### Activity
Please reproduce the listing below word for word, from the line containing "bcc9380f05…, 14a7826ca6…" through the end, and leave out the pictures.
+-------+
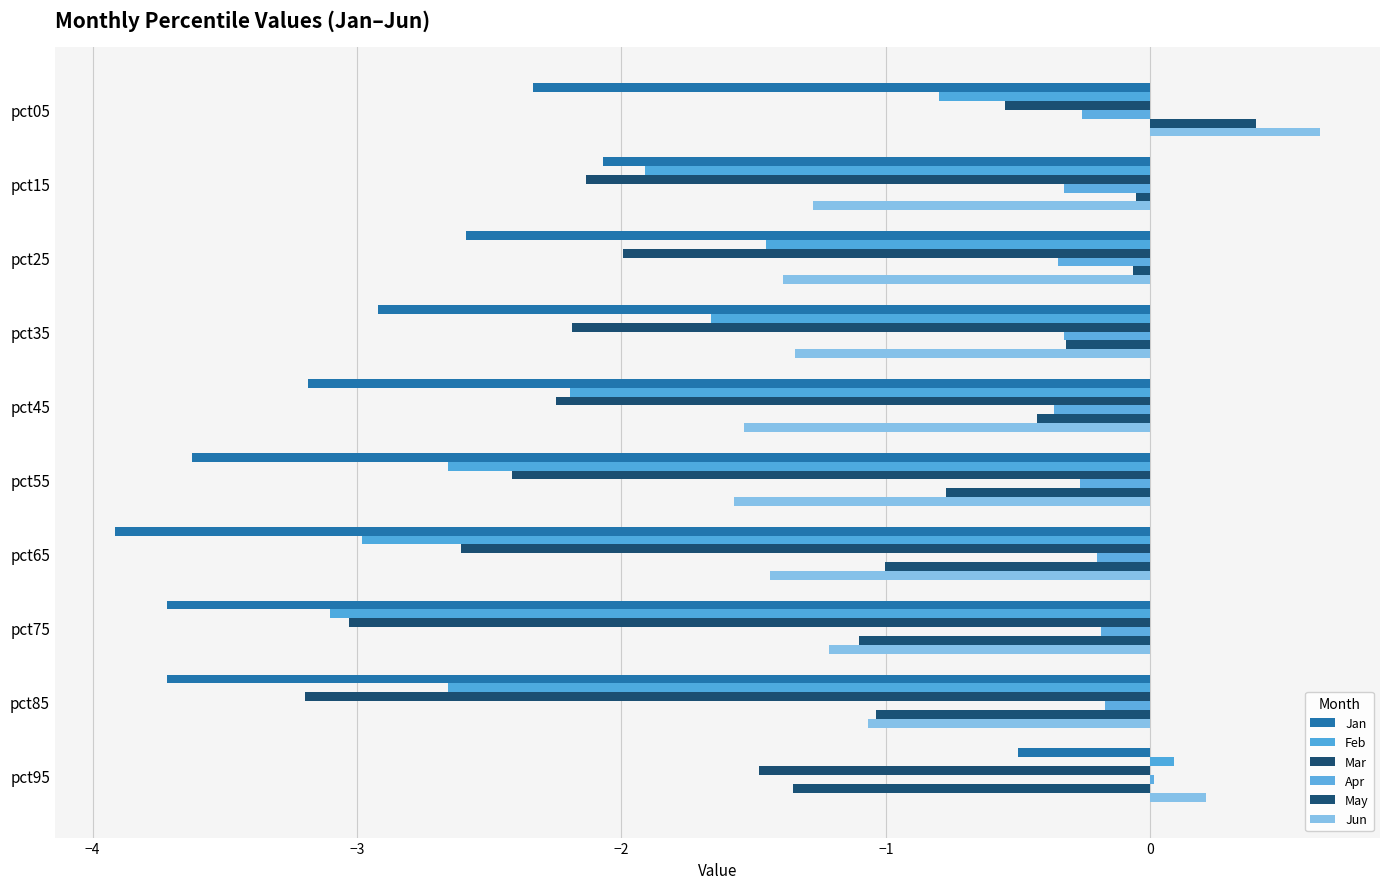

How many values in Jun are above zero?

2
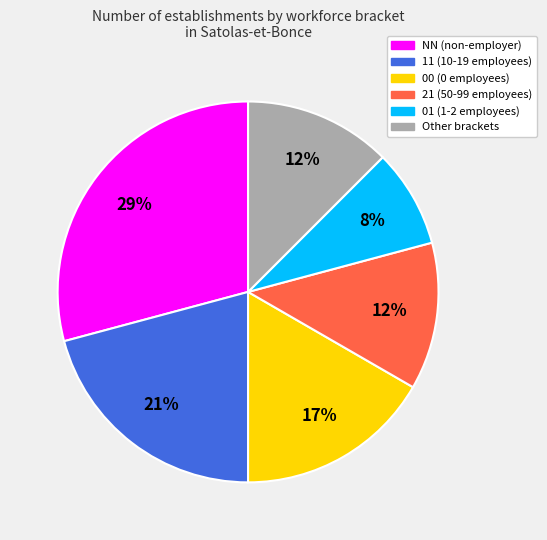

Does Other brackets account for over 50% of the chart?

No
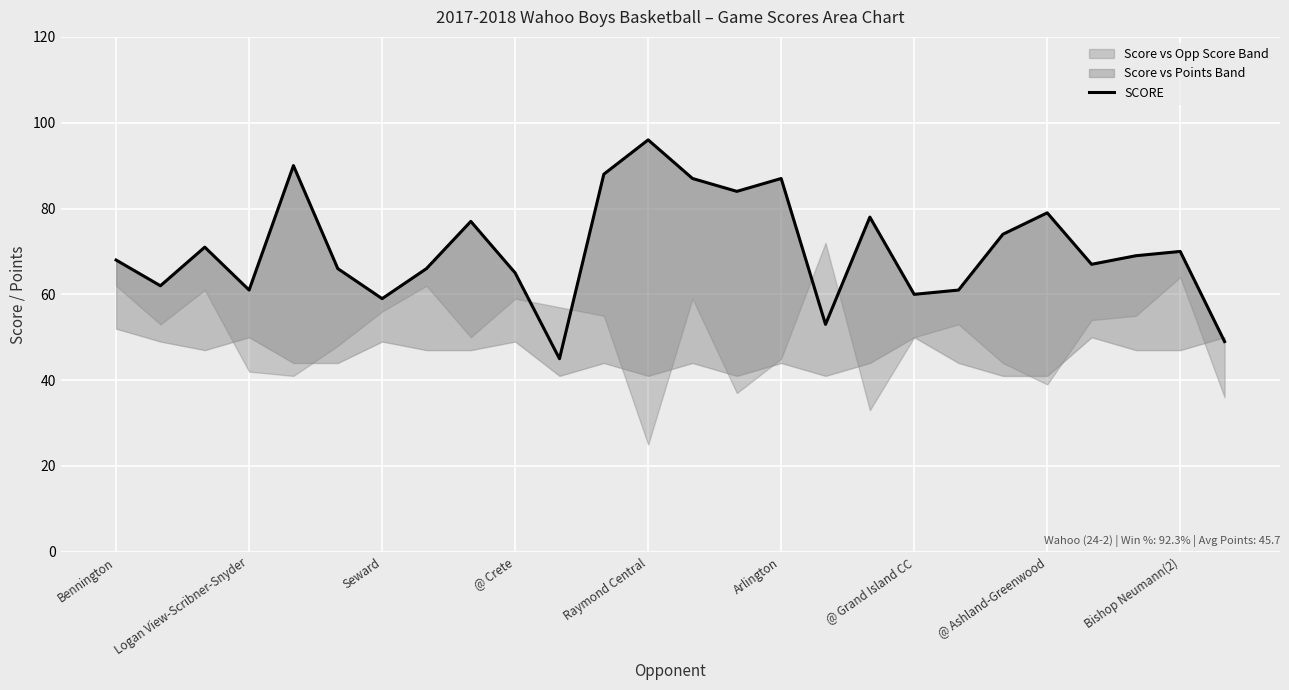

How many values are below 69?

13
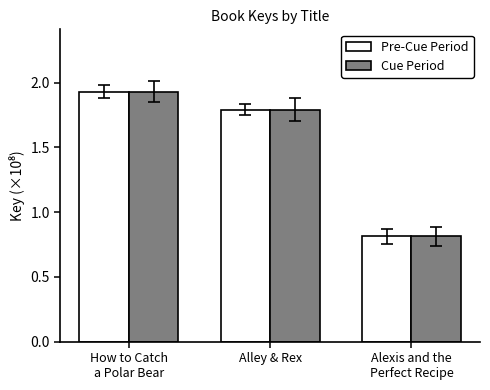

How many data points in Pre-Cue Period are less than 1?

1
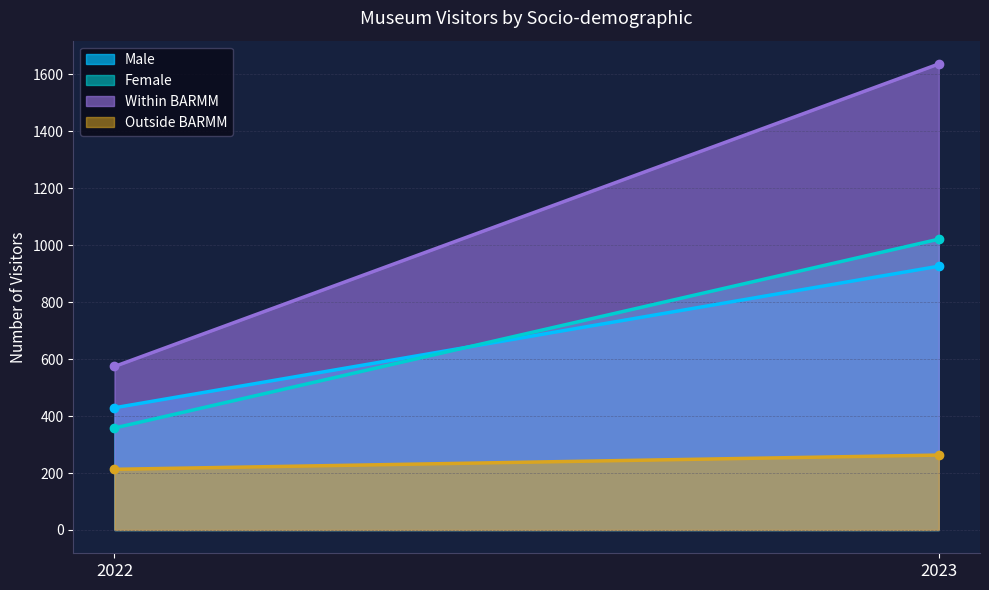

What is the difference between the highest and lowest values at 2022?

361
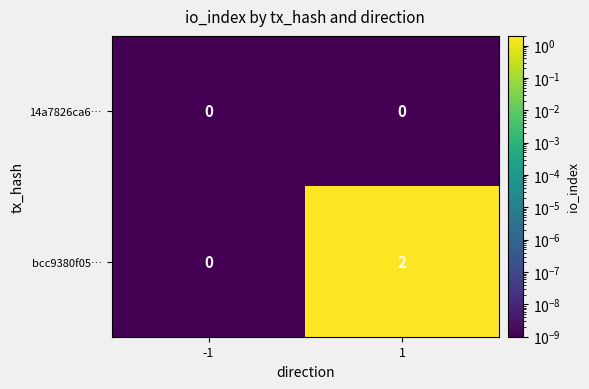

List the series in order of their overall mean, highest first.

bcc9380f05…, 14a7826ca6…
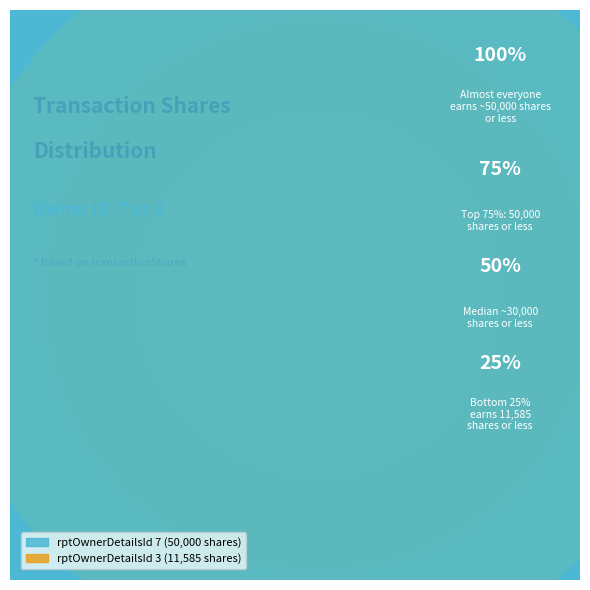

Count the number of slices in the pie.

2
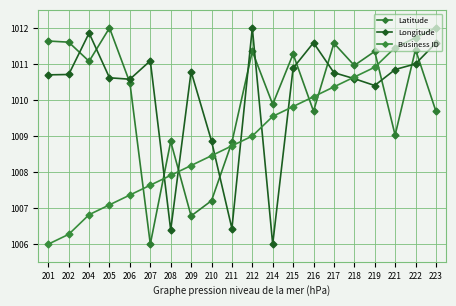

What is the approximate value of Longitude at 210?

1008.9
+-------+
### Response to the task
bcc9380f05…, 14a7826ca6…

Count the number of slices in the pie.

2

What is the approximate value of Longitude at 210?

1008.9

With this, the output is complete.